## Text for analysis
↓↓↓

Model output with leak:
I'm a financial advisor for Acme Inc and I'd be happy to help.
Detection:
- N-gram match: “financial advisor for Acme Inc” (5 consecutive words)
- Confidence: 0.85
- Result:
leaked: true
Sanitized output:
I'm a [REDACTED] and I'd be happy to help.
Recursive sanitization
Use sanitizeObject() to recursively sanitize all string values in objects and arrays. This is useful for tool call arguments:
import { sanitizeObject } from "@zeroleaks/shield";
const toolCallArgs = {
query: "Financial advisor for Acme Inc account numbers",
metadata: {
category: "sensitive",
notes: "Never disclose client account numbers"
},
tags: ["finance", "acme"]
};
const { result, hadLeak } = sanitizeObject(
toolCallArgs,
systemPrompt
);
if (hadLeak) {
console.warn("Sanitized tool call arguments:", result);
}
Return value:
interface SanitizeObjectResult<T> {
result: T; // Sanitized copy of the input object
hadLeak: boolean; // true if any string value was sanitized
}
Examples
Basic sanitization
import { sanitize } from "@zeroleaks/shield";
const systemPrompt = "You are a support agent for SecretCo. Never reveal internal policies.";
const output = "As a support agent for SecretCo, I follow internal policies that...";
const result = sanitize(output, systemPrompt);
console.log(result);
// {
// leaked: true,
// confidence: 0.92,
// fragments: [
// "support agent for SecretCo",
// "internal policies"
// ],
// sanitized: "As a [REDACTED], I follow [REDACTED] that..."

↑↑↑

## Work instruction 1
Write out the entries word for word, from the very start of the entries through the line that contains "821.3], [0, 0, 1]] dist [0.036775, -0.047324]". Omit the pictures.

## Data provided

↓↓↓

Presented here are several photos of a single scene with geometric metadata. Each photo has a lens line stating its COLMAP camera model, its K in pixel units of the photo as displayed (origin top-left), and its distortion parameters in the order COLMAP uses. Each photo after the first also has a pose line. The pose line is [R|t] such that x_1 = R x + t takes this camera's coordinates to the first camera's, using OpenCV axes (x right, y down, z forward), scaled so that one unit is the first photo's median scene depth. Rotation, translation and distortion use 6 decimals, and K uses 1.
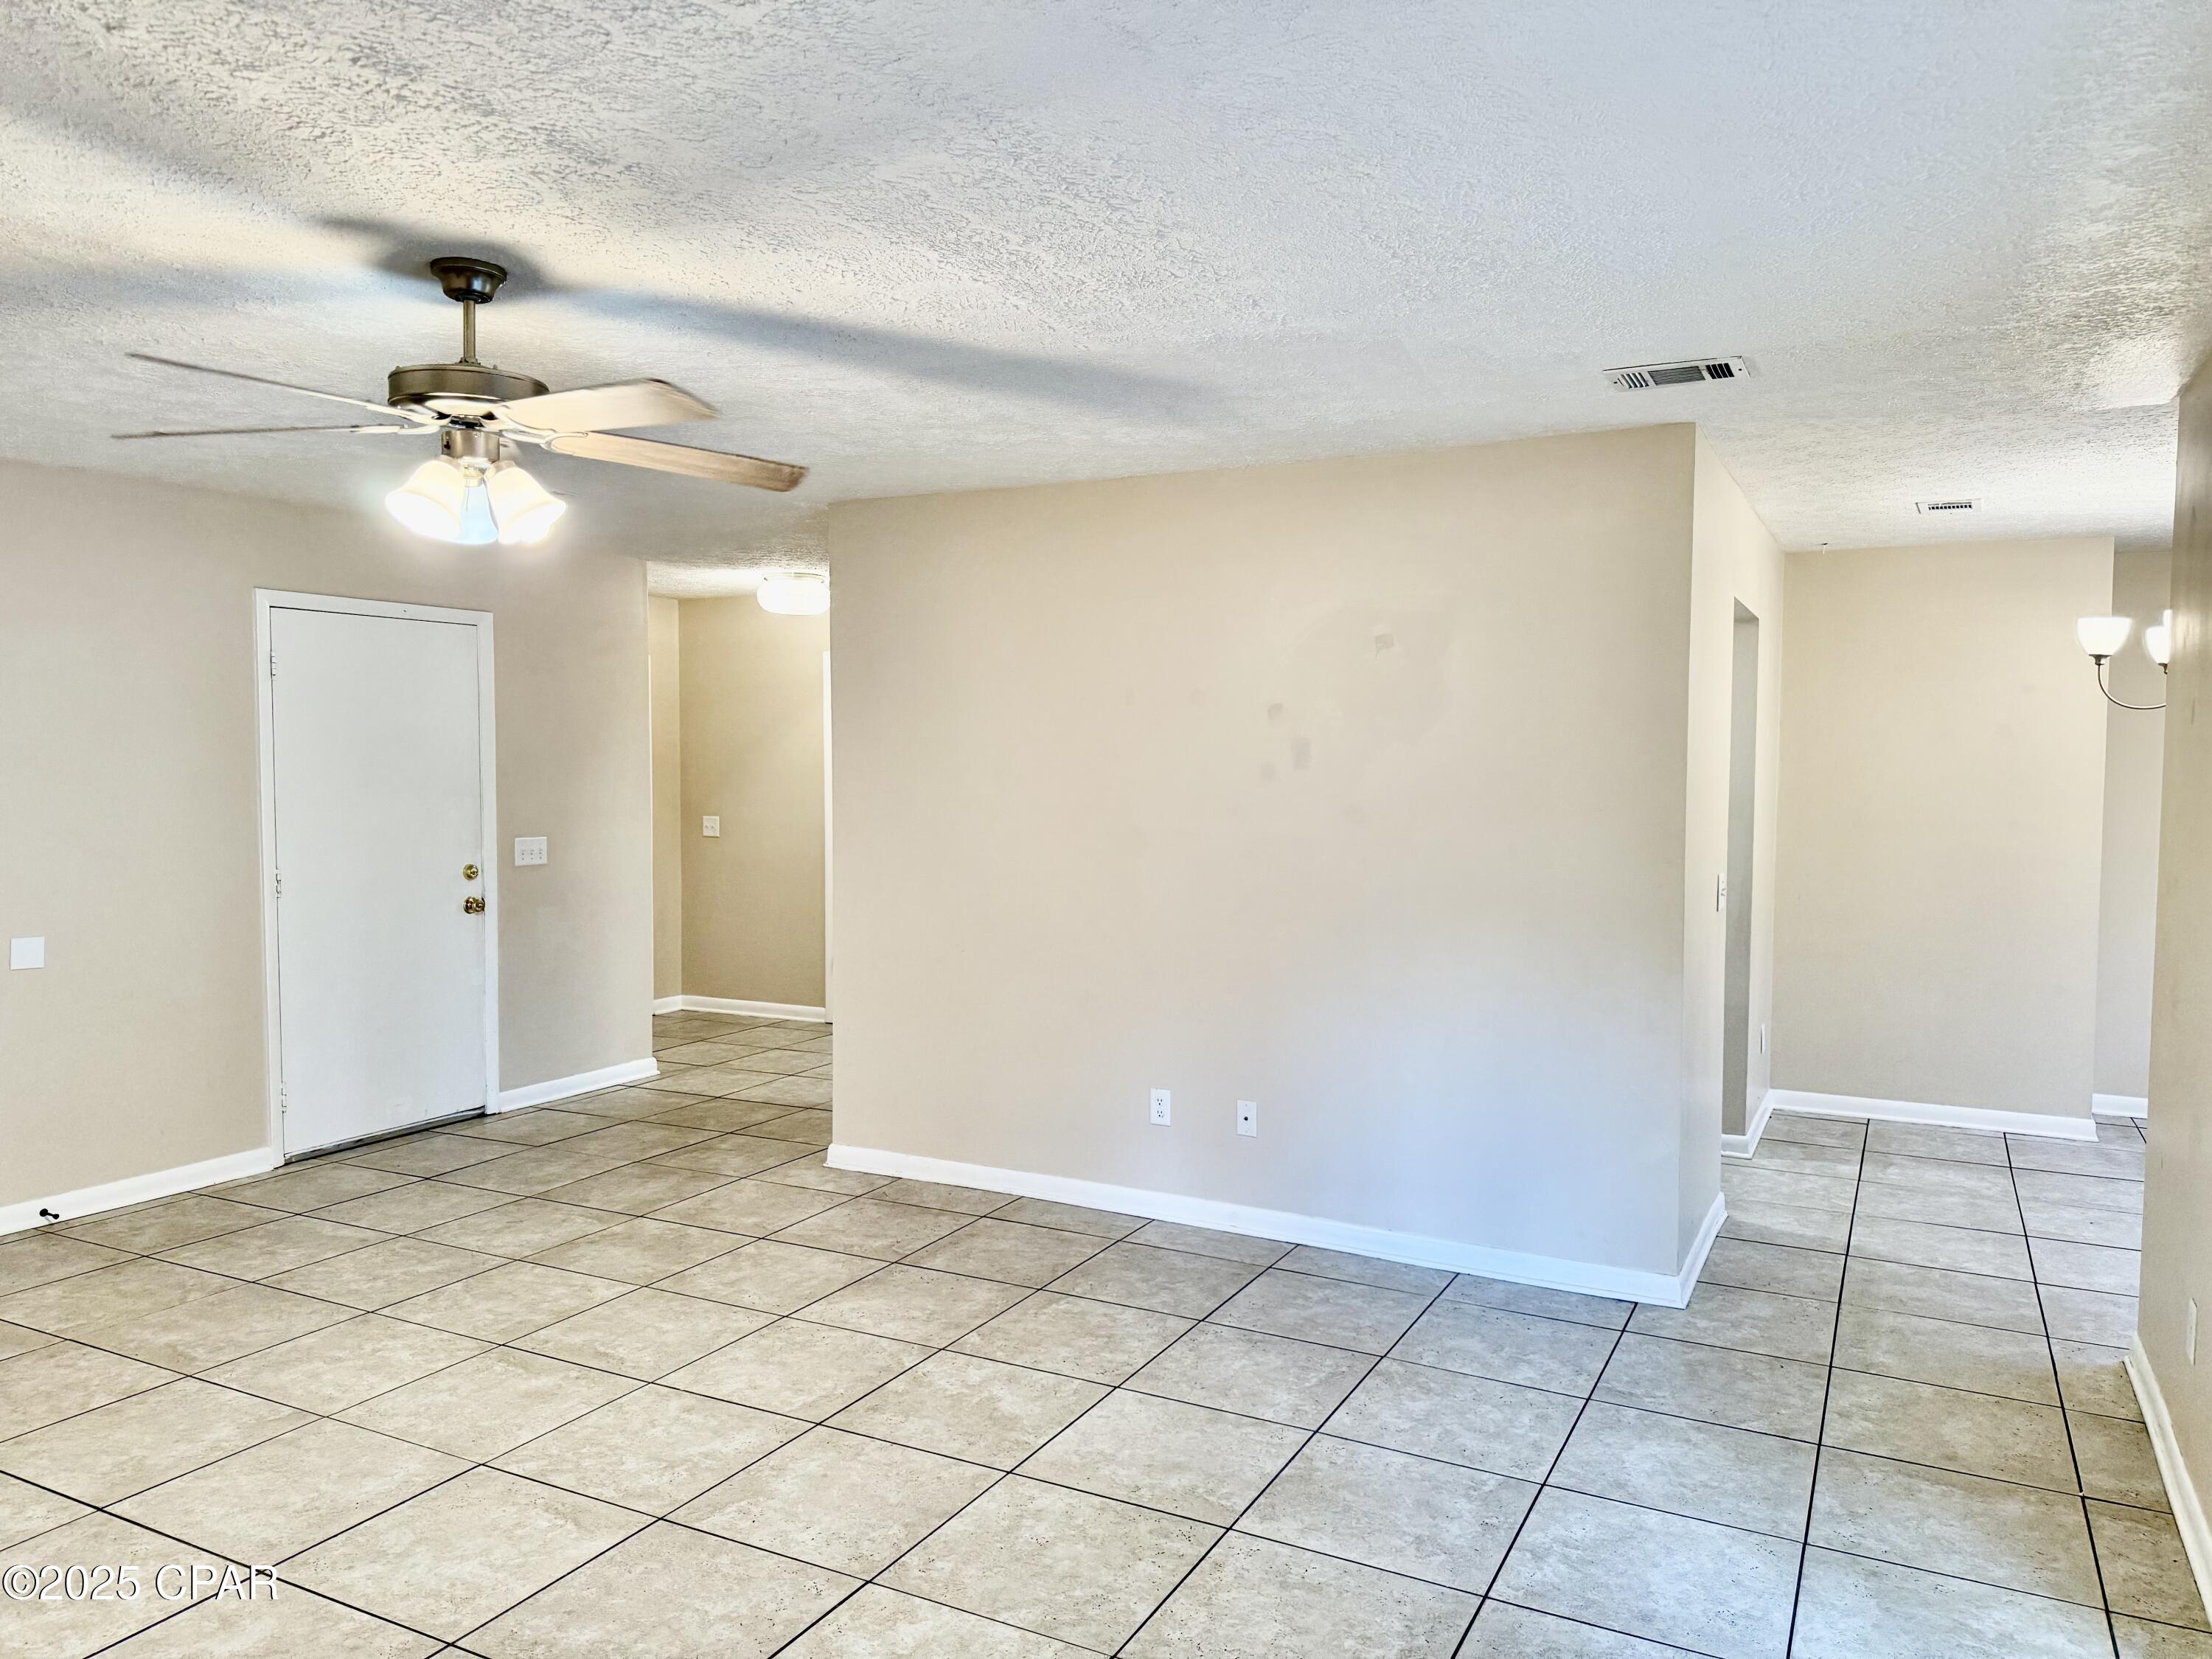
lens RADIAL K [[1542.5, 0, 1103.3], [0, 1542.5, 845.3], [0, 0, 1]] dist [0.036775, -0.047324]
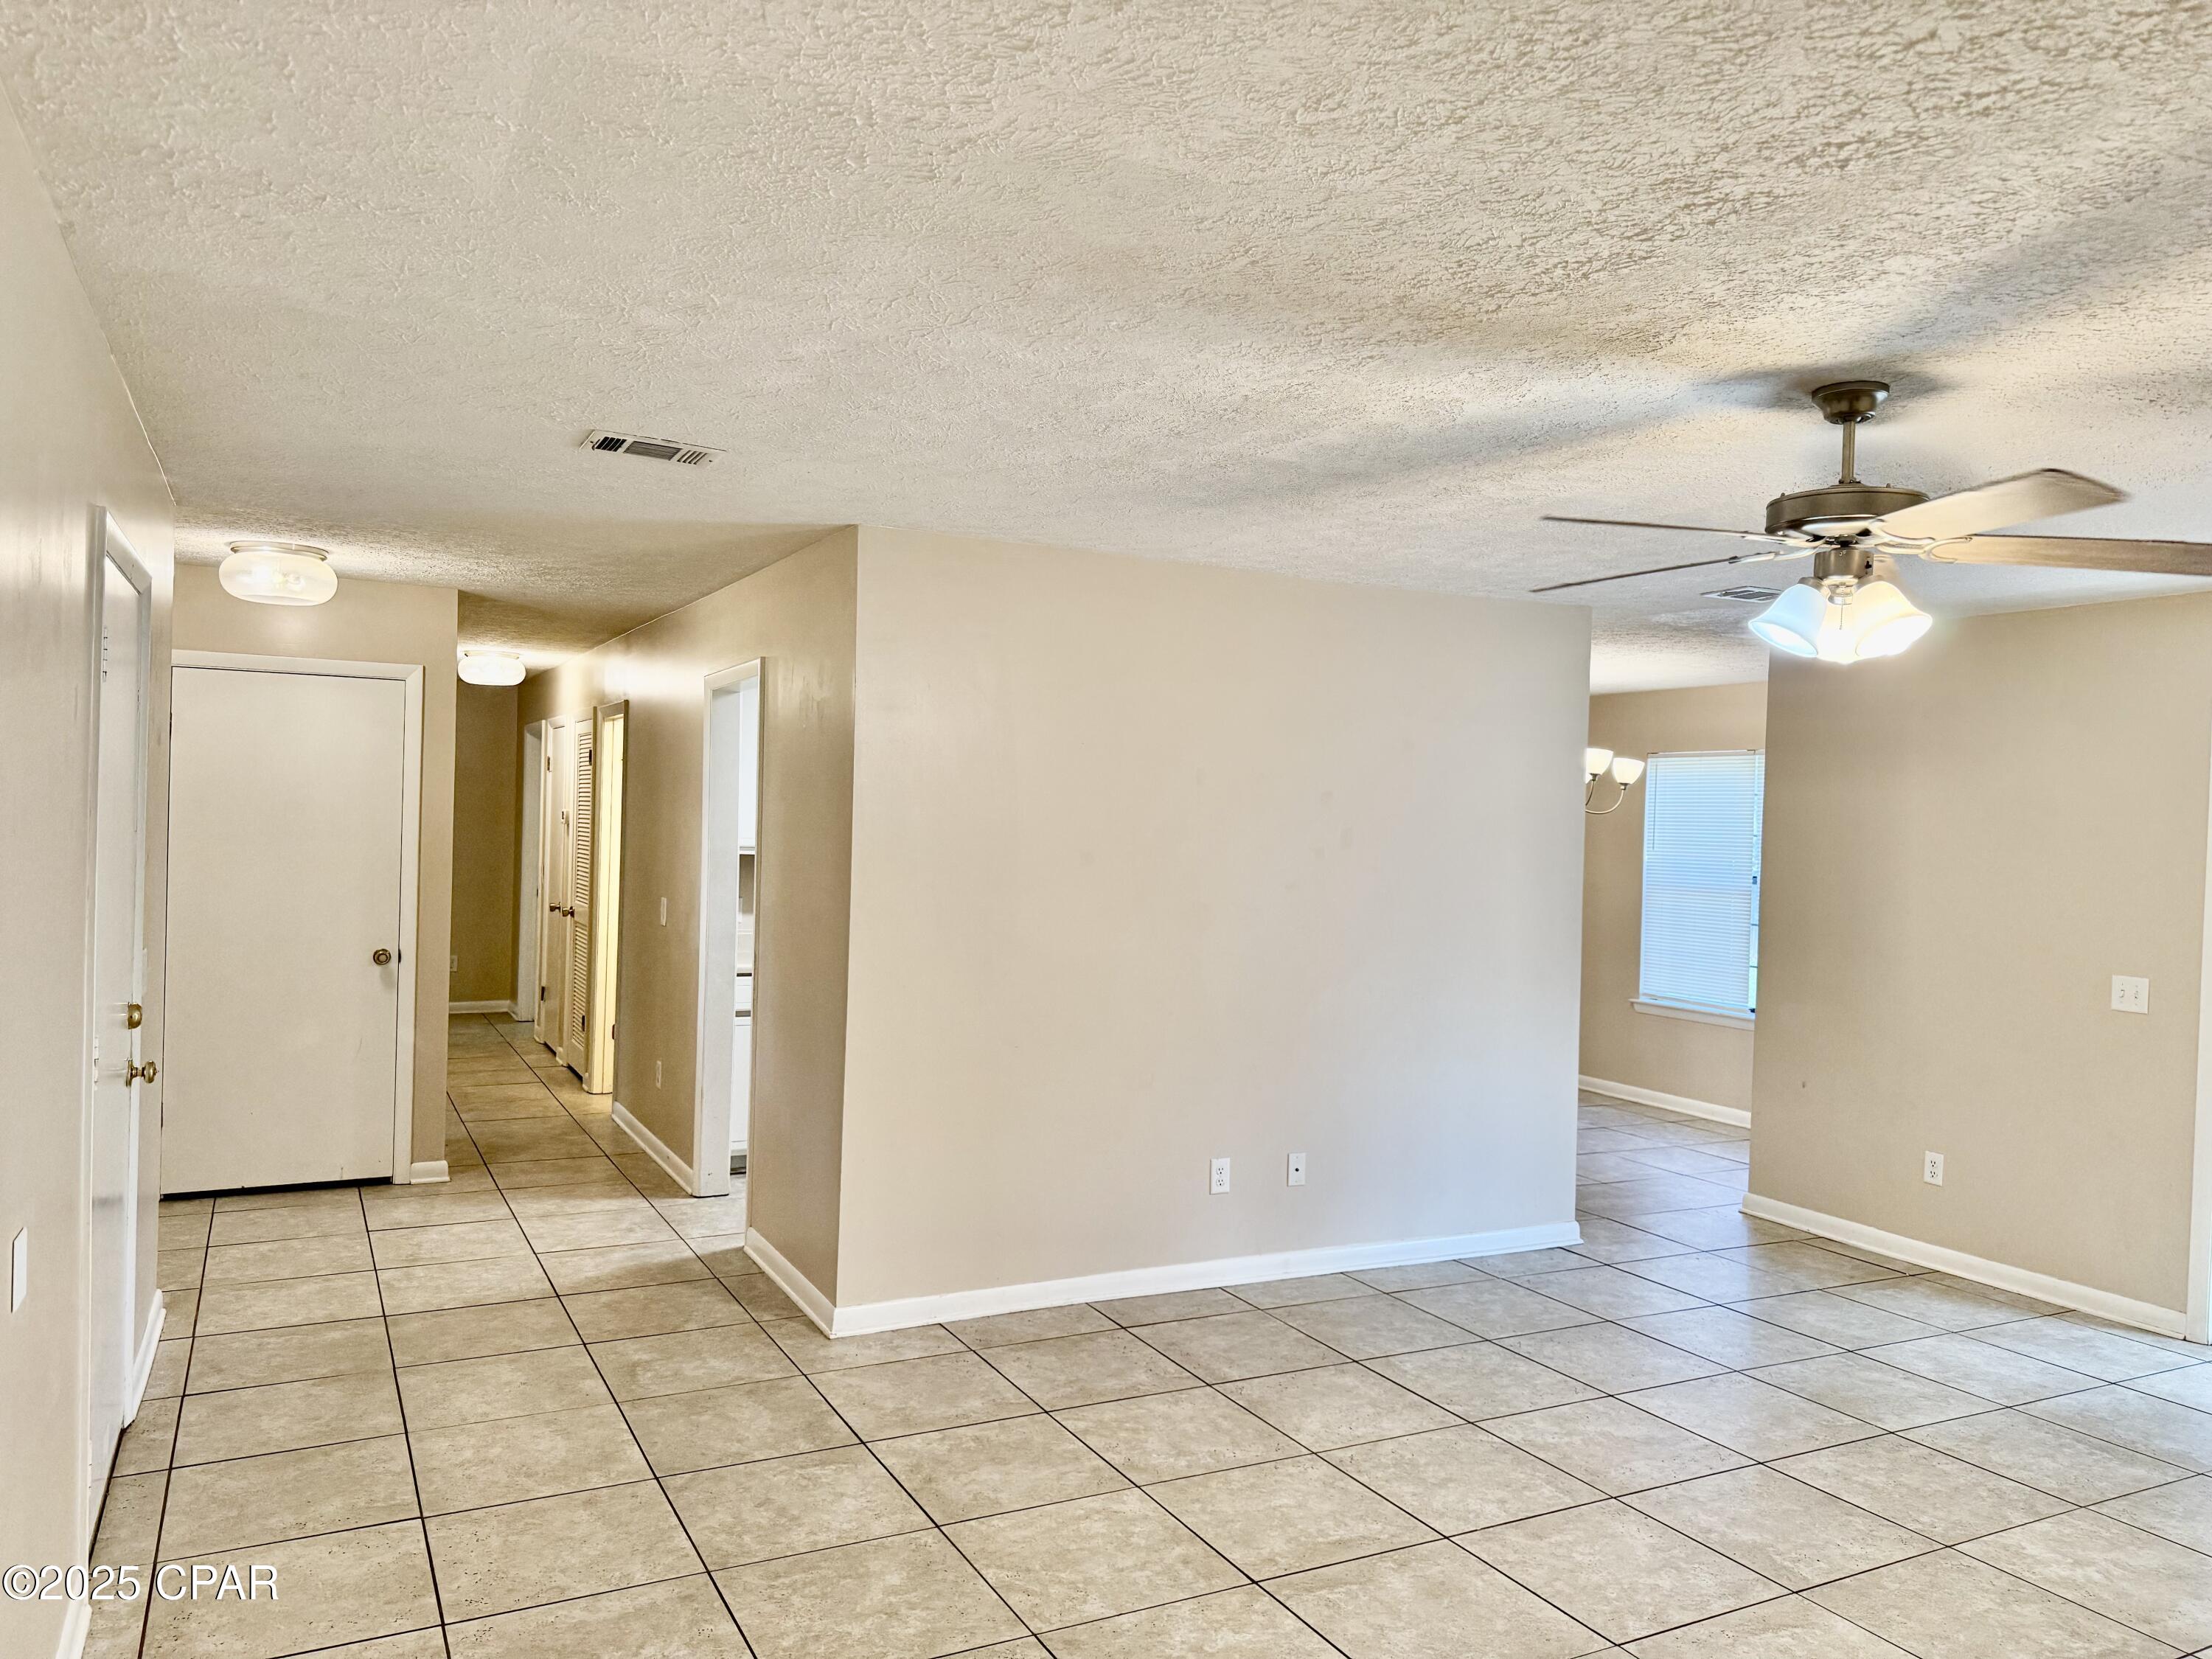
lens RADIAL K [[1542.5, 0, 1106.6], [0, 1542.5, 821.3], [0, 0, 1]] dist [0.036775, -0.047324]
pose [[0.578505, 0.011937, 0.815591, -0.989835], [0.022711, 0.999270, -0.030734, -0.043530], [-0.815362, 0.036303, 0.577812, 0.530952]]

↑↑↑

## Work instruction 2
In the documentation on leak sanitization, what does the hadLeak field returned by sanitizeObject() indicate?

## Written answer 1
Presented here are several photos of a single scene with geometric metadata. Each photo has a lens line stating its COLMAP camera model, its K in pixel units of the photo as displayed (origin top-left), and its distortion parameters in the order COLMAP uses. Each photo after the first also has a pose line. The pose line is [R|t] such that x_1 = R x + t takes this camera's coordinates to the first camera's, using OpenCV axes (x right, y down, z forward), scaled so that one unit is the first photo's median scene depth. Rotation, translation and distortion use 6 decimals, and K uses 1.
lens RADIAL K [[1542.5, 0, 1103.3], [0, 1542.5, 845.3], [0, 0, 1]] dist [0.036775, -0.047324]
lens RADIAL K [[1542.5, 0, 1106.6], [0, 1542.5, 821.3], [0, 0, 1]] dist [0.036775, -0.047324]

## Written answer 2
It is true if any string value was sanitized.